(DIRECTIONS)
Of all the lines below, return only those starting with the line holding "noviembre 2021" and going on through the line holding "septiembre 2020", exactly as written.

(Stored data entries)
┌──

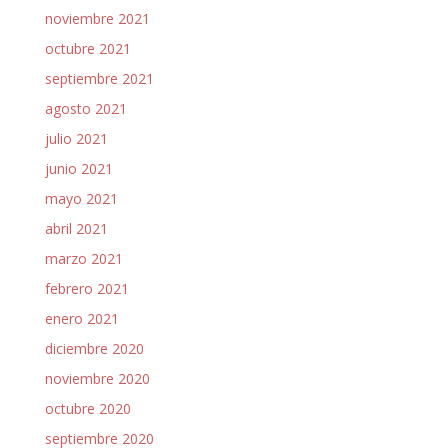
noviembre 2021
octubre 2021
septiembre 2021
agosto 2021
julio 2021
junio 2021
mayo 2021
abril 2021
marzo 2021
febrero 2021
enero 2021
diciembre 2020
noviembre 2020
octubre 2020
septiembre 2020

└──
┌──

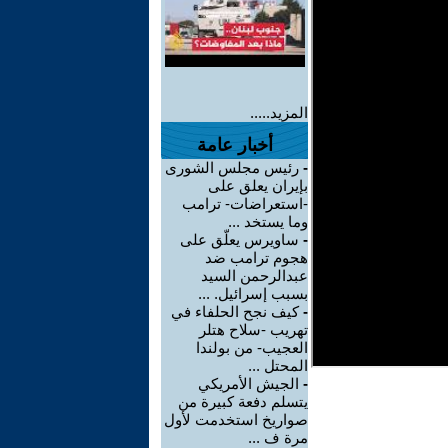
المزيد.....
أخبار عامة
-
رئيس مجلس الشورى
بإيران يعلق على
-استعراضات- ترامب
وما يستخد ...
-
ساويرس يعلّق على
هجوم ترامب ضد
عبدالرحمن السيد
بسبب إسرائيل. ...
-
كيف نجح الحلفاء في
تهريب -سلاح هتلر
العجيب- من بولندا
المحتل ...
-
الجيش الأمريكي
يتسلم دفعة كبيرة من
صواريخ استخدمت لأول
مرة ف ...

└──

(RESPONSE AREA)
noviembre 2021
octubre 2021
septiembre 2021
agosto 2021
julio 2021
junio 2021
mayo 2021
abril 2021
marzo 2021
febrero 2021
enero 2021
diciembre 2020
noviembre 2020
octubre 2020
septiembre 2020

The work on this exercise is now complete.